DATA IN THIS EXERCISE =>
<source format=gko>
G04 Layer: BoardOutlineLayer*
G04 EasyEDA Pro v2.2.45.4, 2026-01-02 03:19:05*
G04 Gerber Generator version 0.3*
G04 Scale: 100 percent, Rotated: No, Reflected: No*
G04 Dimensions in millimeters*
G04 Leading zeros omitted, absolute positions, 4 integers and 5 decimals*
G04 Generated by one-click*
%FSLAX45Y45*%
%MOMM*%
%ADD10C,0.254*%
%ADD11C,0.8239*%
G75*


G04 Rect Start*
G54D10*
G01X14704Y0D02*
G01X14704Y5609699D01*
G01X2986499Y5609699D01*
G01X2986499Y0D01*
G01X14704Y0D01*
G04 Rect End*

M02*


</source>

...

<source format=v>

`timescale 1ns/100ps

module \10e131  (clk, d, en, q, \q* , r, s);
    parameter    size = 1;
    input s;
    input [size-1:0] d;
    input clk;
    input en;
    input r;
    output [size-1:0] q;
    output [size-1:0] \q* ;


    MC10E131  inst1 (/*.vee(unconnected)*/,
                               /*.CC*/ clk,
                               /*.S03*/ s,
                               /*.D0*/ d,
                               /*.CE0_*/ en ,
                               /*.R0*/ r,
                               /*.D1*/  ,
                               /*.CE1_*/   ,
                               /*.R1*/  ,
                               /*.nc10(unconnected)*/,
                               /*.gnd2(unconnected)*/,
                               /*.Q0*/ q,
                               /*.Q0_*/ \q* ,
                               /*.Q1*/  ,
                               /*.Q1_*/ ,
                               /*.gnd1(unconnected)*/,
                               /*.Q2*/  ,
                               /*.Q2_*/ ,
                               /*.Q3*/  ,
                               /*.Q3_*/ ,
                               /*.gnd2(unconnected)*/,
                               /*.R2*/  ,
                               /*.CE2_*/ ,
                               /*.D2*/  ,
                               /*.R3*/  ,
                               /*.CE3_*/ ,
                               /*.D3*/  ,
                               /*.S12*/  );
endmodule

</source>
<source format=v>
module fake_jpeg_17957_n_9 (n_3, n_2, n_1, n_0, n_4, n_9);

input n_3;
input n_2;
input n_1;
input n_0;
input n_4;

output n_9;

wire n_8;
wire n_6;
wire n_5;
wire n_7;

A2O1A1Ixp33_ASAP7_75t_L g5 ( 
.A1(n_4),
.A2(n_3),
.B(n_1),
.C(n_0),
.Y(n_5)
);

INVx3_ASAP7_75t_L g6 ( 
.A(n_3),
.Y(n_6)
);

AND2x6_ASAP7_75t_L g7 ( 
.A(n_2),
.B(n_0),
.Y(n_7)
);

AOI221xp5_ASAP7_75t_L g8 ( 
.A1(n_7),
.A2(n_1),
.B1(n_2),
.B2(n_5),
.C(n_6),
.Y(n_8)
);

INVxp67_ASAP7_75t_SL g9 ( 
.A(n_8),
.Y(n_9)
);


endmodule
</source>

WHAT YOU SHOULD DO => Across the entries above, work out the count of lines that hold the word "input", and state that number alone.

WRITTEN SOLUTION => 10